▶ **Texto para análise**
**********
REFLEXÃO: ‘INCÊNDIOS, FASCISMO E PERDA DE CONHECIMENTOS INDÍGENAS’

Ao regressar das filmagens de um documentário sobre incêndios florestais, Peter Knapp explica como o fascismo e o racismo estão ligados aos incêndios florestais. Los Angeles é apenas o exemplo mais recente.

Durante mais de 13.000 anos antes da colonização europeia, a maioria dos indígenas californianos fazia queimadas controladas para obter um abastecimento constante de alimentos e plantas medicinais, mantendo o equilíbrio do ecossistema. Esta prática preservava a vegetação antiga, queimando as ervas e os arbustos inflamáveis para impedir a sua acumulação, reduzindo assim as probabilidades de incêndios catastróficos. Pouco depois da ocupação ocidental, mais de 37.000 indígenas californianos morreram nas primeiras missões cristãs e, entre 1850 e 1870, cerca de 80% da sua população foi dizimada. As atitudes racistas e coloniais, consubstanciadas no "problema dos índios", deram aos europeus o direito de escravizar os povos nativos e de ficar com a custódia dos seus filhos.

Em 1830, a Lei da Remoção visava deslocar os nativos americanos das suas terras tribais, permitindo ao Presidente conceder terras a oeste do rio Mississipi aos nativos americanos que concordassem em abandonar as suas terras. Em 1850, o Governo dos EUA aprovou a Lei para o Governo e Proteção dos Índios, que proibia as queimadas intencionais na Califórnia. Em 1851, o primeiro governador da Califórnia, Peter Burnett, declarou que era necessário travar uma "guerra de extermínio" contra os povos indígenas. Uma série de tratados de "paz e amizade" não ratificados obrigou-os a abandonar as zonas costeiras, incluindo a região de Los Angeles.

Em 1910, uma série de incêndios florestais desastrosos, conhecidos como "Big Blowup", devastou o Idaho e o Montana e custou a vida a mais de 100 bombeiros. Estes incêndios foram fundamentais para persuadir o Congresso, sob a defesa dos defensores das reservas florestais, a criar uma agência dedicada principalmente à supressão dos incêndios florestais. À medida que os políticos se apercebiam da destruição da beleza natural das florestas, foi criada uma estratégia de "queima zero" para preservar as florestas, em parte para proteger a economia e a beleza natural. O Weeks Act de 1911, destinado a proteger a natureza no leste dos EUA, tornou ilegais as práticas indígenas de "usos culturais do fogo".
**********
▶ **Tarefa A**
Transcreva do texto para análise tudo o que vai desde "Ao regressar das" até "exemplo mais recente.".
▶ **Tarefa B**
De acordo com o texto para análise, que lei aprovada pelo Governo dos EUA em 1850 proibia as queimadas intencionais na Califórnia?
Os registos não têm qualquer relação com o texto para análise.

▶ **Dados**
**********
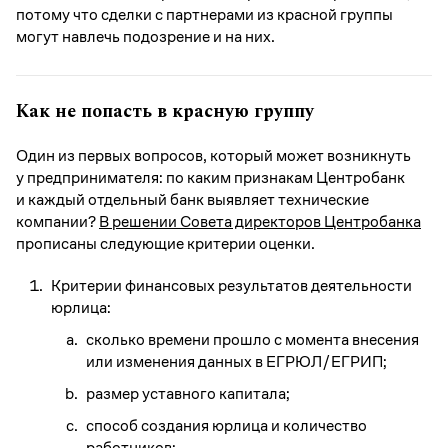
потому что сделки с партнерами из красной группы
могут навлечь подозрение и на них.
Как не попасть в красную группу
Один из первых вопросов, который может возникнуть
у предпринимателя: по каким признакам Центробанк
и каждый отдельный банк выявляет технические
компании?
В решении Совета директоров Центробанка
прописаны следующие критерии оценки.
Критерии финансовых результатов деятельности
юрлица:
сколько времени прошло с момента внесения
или изменения данных в ЕГРЮЛ/ЕГРИП;
размер уставного капитала;
способ создания юрлица и количество
работников;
**********
▶ **Resposta A**
Ao regressar das filmagens de um documentário sobre incêndios florestais, Peter Knapp explica como o fascismo e o racismo estão ligados aos incêndios florestais. Los Angeles é apenas o exemplo mais recente.

▶ **Resposta B**
A Lei para o Governo e Proteção dos Índios.